Almodóvar parece haber respondido a la petición popular de volver a la comedia: desgraciadamente, la idea del manchego como director de melodramas se topa con la resistencia colectiva de quienes prefieren tener al cineasta encasillado, cómodamente, como director de comedias que evoquen las esencias irrecuperables de la Movida, a pesar de los aciertos –y los riesgos- que puntúan los trabajos del cineasta tras Hable con ella (2002), película que marca su ingreso en una madurez expresiva que, por fortuna, no es ni mucho menos el territorio de la infalibilidad. Almodóvar es de esos directores tan interesantes y estimulantes en sus aciertos como en sus errores. Ojalá me equivoque, pero tengo la impresión de que este regreso a la comedia no va a ser masivamente celebrado. Se le reprochará a Almodóvar que haya perdido la espontaneidad de antaño, que solo sea capaz de convocar el placer irreverente de Laberinto de pasiones como obra de síntesis, como artificio tan inmaterial como esa piel falsa que creaba el mad doctor Antonio Banderas en La piel que habito (2011). Y el reproche es tan comprensible –Los amantes pasajeros es, sí, manierismo y artificio- como tremendamente injusto: lo más sorprendente de la película es eso, su condición de utopía locaza y ultra-lounge surcando los cielos de una España que ya no es la que celebró la Movida, sino la de los aeropuertos fantasma y la de los arquetipos de la corrupción emprendiendo una escapada, circular e imposible, en una business class separada por una cortinilla de colores de una clase turista narcotizada.

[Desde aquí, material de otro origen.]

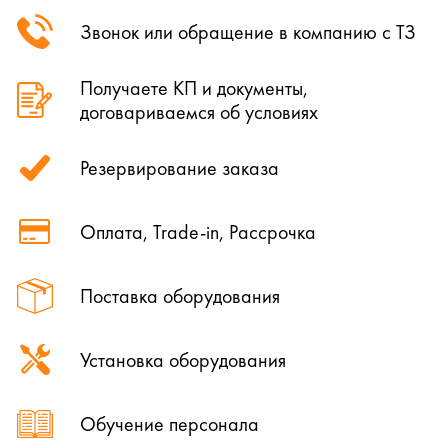
Звонок или обращение в компанию с ТЗ
Получаете КП и документы,
договариваемся об условиях
Резервирование заказа
Оплата, Trade-in, Рассрочка
Поставка оборудования
Установка оборудования
Обучение персонала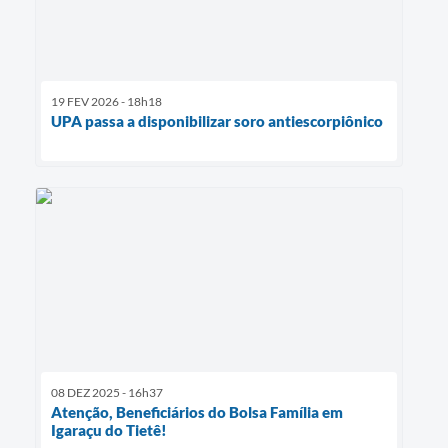
19 FEV 2026 - 18h18
UPA passa a disponibilizar soro antiescorpiônico
08 DEZ 2025 - 16h37
Atenção, Beneficiários do Bolsa Família em
Igaraçu do Tietê!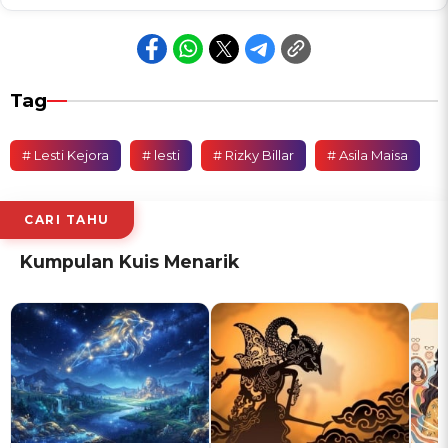
Tag
# Lesti Kejora
# lesti
# Rizky Billar
# Asila Maisa
CARI TAHU
Kumpulan Kuis Menarik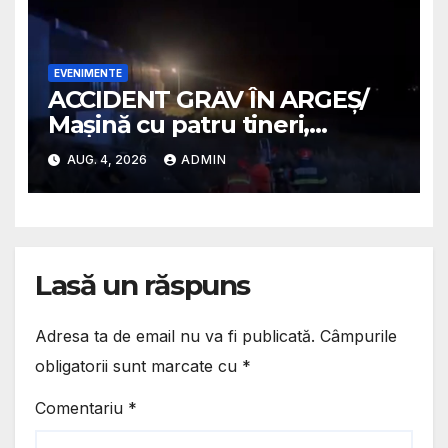
EVENIMENTE
ACCIDENT GRAV ÎN ARGEȘ/
Mașină cu patru tineri,
răsturnată pe un câmp la
AUG. 4, 2026
ADMIN
Micești/ Doi sunt în stare
gravă
Lasă un răspuns
Adresa ta de email nu va fi publicată.
Câmpurile
obligatorii sunt marcate cu
*
Comentariu
*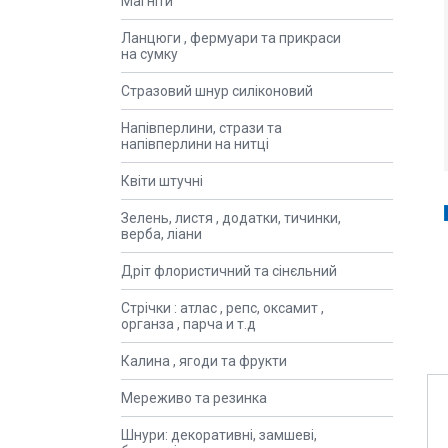
Магніти
Ланцюги , фермуари та прикраси
на сумку
Стразовий шнур силіконовий
Напівперлини, стрази та
напівперлини на нитці
Квіти штучні
Зелень, листя , додатки, тичинки,
верба, ліани
Дріт флористичний та сінєльний
Стрічки : атлас , репс, оксамит ,
органза , парча и т.д
Калина , ягоди та фрукти
Мереживо та резинка
Шнури: декоративні, замшеві,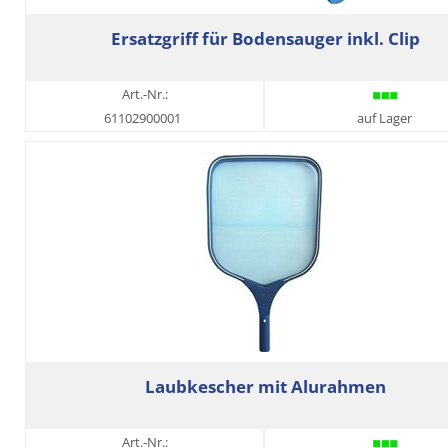
Ersatzgriff für Bodensauger inkl. Clip
Art.-Nr.:
61102900001
auf Lager
Laubkescher mit Alurahmen
Art.-Nr.: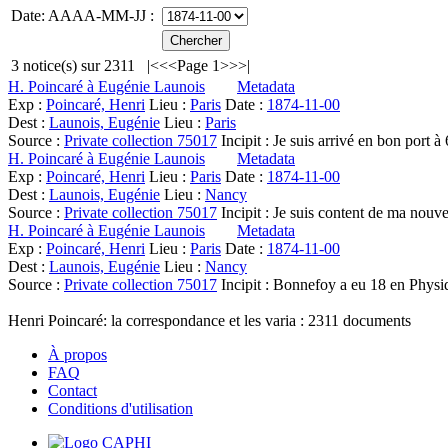
Date: AAAA-MM-JJ :
3
notice(s) sur
2311
|<
<<
Page 1
>>
>|
H. Poincaré à Eugénie Launois
Metadata
Exp :
Poincaré, Henri
Lieu :
Paris
Date :
1874-11-00
Dest :
Launois, Eugénie
Lieu :
Paris
Source :
Private collection 75017
Incipit :
Je suis arrivé en bon port à
H. Poincaré à Eugénie Launois
Metadata
Exp :
Poincaré, Henri
Lieu :
Paris
Date :
1874-11-00
Dest :
Launois, Eugénie
Lieu :
Nancy
Source :
Private collection 75017
Incipit :
Je suis content de ma nouvel
H. Poincaré à Eugénie Launois
Metadata
Exp :
Poincaré, Henri
Lieu :
Paris
Date :
1874-11-00
Dest :
Launois, Eugénie
Lieu :
Nancy
Source :
Private collection 75017
Incipit :
Bonnefoy a eu 18 en Physique
Henri Poincaré: la correspondance et les varia :
2311
documents
À propos
FAQ
Contact
Conditions d'utilisation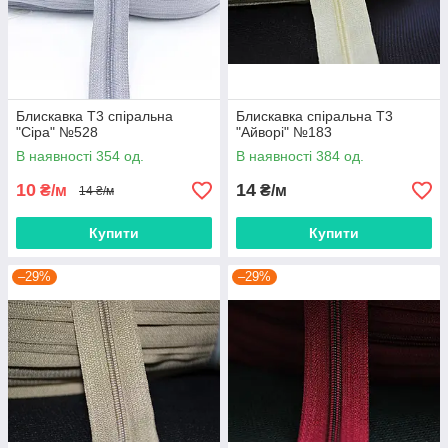
Блискавка Т3 спіральна
Блискавка спіральна Т3
"Сіра" №528
"Айворі" №183
В наявності 354 од.
В наявності 384 од.
10
14
₴/м
₴/м
14 ₴/м
Купити
Купити
–29%
–29%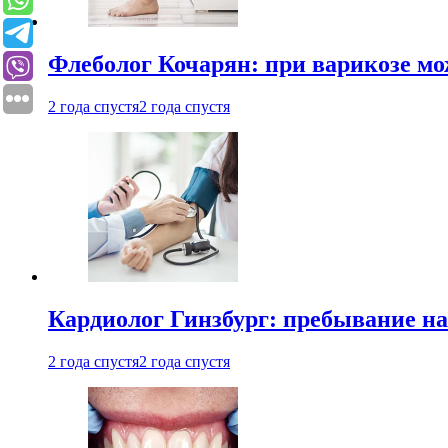
Флеболог Кочарян: при варикозе м
2 года спустя
2 года спустя
Кардиолог Гинзбург: пребывание на
2 года спустя
2 года спустя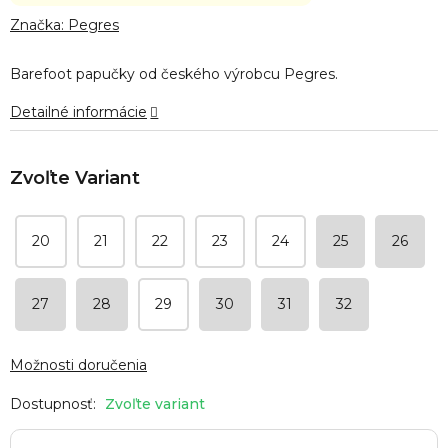
hodnotenie
produktu
Značka:
Pegres
je
0,0
Barefoot papučky od českého výrobcu Pegres.
z
5
Detailné informácie
hviezdičiek.
20
21
22
23
24
25
26
27
28
29
30
31
32
Možnosti doručenia
Zvoľte variant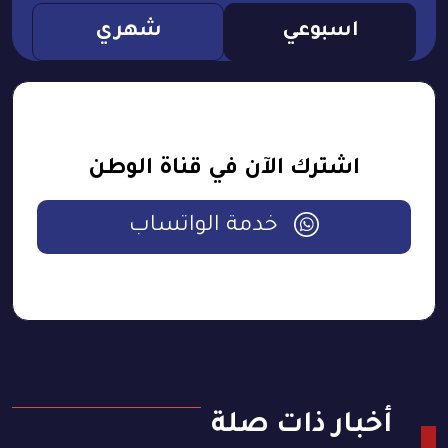
اسبوعي
شهري
اشترك الآن في قناة الوطن
خدمة الواتساب
أخبار ذات صلة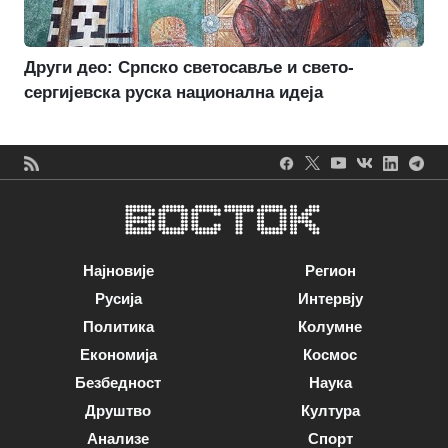
Други део: Српско светосавље и свето-
сергијевска руска национална идеја
Најновије
Регион
Русија
Интервју
Политика
Колумне
Економија
Космос
Безбедност
Наука
Друштво
Култура
Анализе
Спорт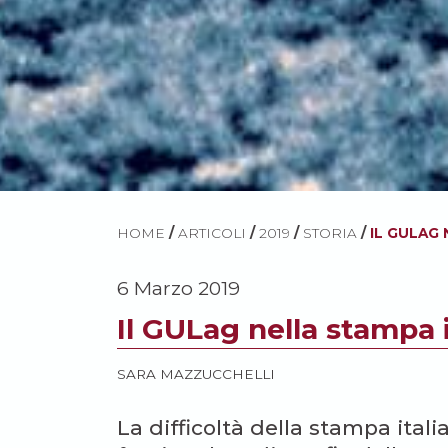
HOME
/
ARTICOLI
/
2019
/
STORIA
/
IL GULAG 
6 Marzo 2019
Il GULag nella stampa i
SARA MAZZUCCHELLI
La difficoltà della stampa itali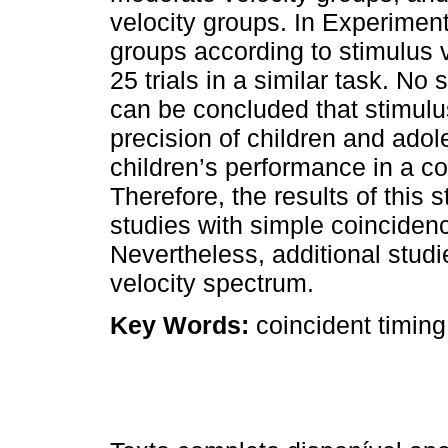
velocity groups. In Experiment
groups according to stimulus v
25 trials in a similar task. No 
can be concluded that stimulus
precision of children and adol
children’s performance in a co
Therefore, the results of this 
studies with simple coincidence
Nevertheless, additional stud
velocity spectrum.
Key Words:
coincident timing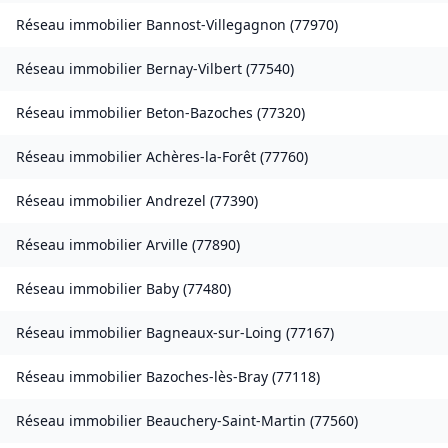
Réseau immobilier
Bannost-Villegagnon
(
77970
)
Réseau immobilier
Bernay-Vilbert
(
77540
)
Réseau immobilier
Beton-Bazoches
(
77320
)
Réseau immobilier
Achères-la-Forêt
(
77760
)
Réseau immobilier
Andrezel
(
77390
)
Réseau immobilier
Arville
(
77890
)
Réseau immobilier
Baby
(
77480
)
Réseau immobilier
Bagneaux-sur-Loing
(
77167
)
Réseau immobilier
Bazoches-lès-Bray
(
77118
)
Réseau immobilier
Beauchery-Saint-Martin
(
77560
)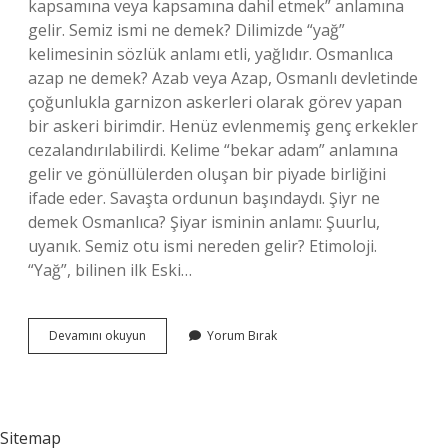
kapsamına veya kapsamına dahil etmek” anlamına
gelir. Semiz ismi ne demek? Dilimizde “yağ”
kelimesinin sözlük anlamı etli, yağlıdır. Osmanlıca
azap ne demek? Azab veya Azap, Osmanlı devletinde
çoğunlukla garnizon askerleri olarak görev yapan
bir askeri birimdir. Henüz evlenmemiş genç erkekler
cezalandırılabilirdi. Kelime “bekar adam” anlamına
gelir ve gönüllülerden oluşan bir piyade birliğini
ifade eder. Savaşta ordunun başındaydı. Şiyr ne
demek Osmanlıca? Şiyar isminin anlamı: Şuurlu,
uyanık. Semiz otu ismi nereden gelir? Etimoloji.
“Yağ”, bilinen ilk Eski…
Semiz
Devamını okuyun
Yorum Bırak
Eski
Türkçede
Ne
Demek
Sitemap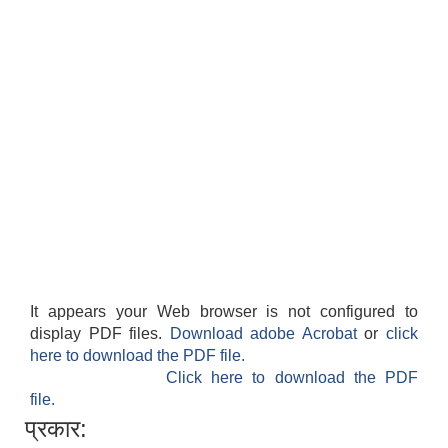
It appears your Web browser is not configured to
display PDF files.
Download adobe Acrobat
or
click
here to download the PDF file.
Click here to download the PDF
file.
प्रकार: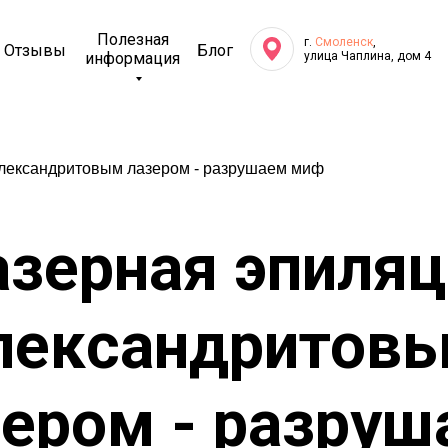
Полезная
г.
Смоленск
,
Отзывы
Блог
информация
улица Чаплина, дом 4
лександритовым лазером - разрушаем миф
азерная эпиляц
лександритов
зером - разруш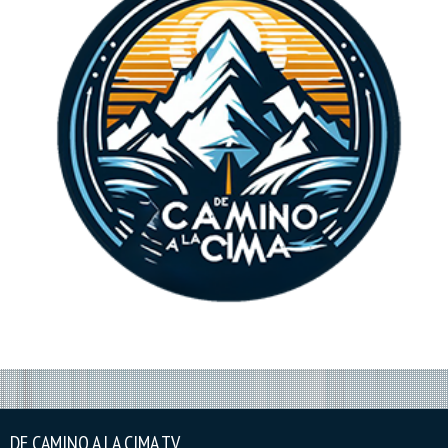
DE CAMINO A LA CIMA TV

Los amantes pasajeros tiene algo que la emparenta con Las joyas de la Castafiore, el inmortal álbum de Hergé, Pero... ¿Quién mató a Harry? (1955) de Alfred Hitchcock o Hatari (1962) de Howard Hawks: un trabajo que se traviste de obra menor para acabar desvelando cosas más importantes de lo que parece a primera vista. La risa es algo tremendamente personal: habrá quien tuerza el morro ante algunas de las ocurrencias de la película que a este articulista le parecieron francamente divertidas –los azafatos Carlos Areces, Raúl Arévalo y Javier Cámara como trío cómico de diabólica eficacia en el reparto de réplicas-, pero algunas otras bondades de la película me parecen más difícilmente cuestionables, como ese lúbrico torpedo teledirigido a la monarquía –que alguien como Almodóvar entre en ese registro es para descubrirse y dedicar una reverencia- o como esa celebración del placer polisexual, libre de toda culpa, que resulta especialmente pertinente en una semana donde resuena el eco de esa estulticia ministerial sobre la supervivencia de la especie. Ojalá un buen cartel de Mariscal lo hubiese coronado todo con una guinda de alto (o, por lo menos, cuidado) diseño.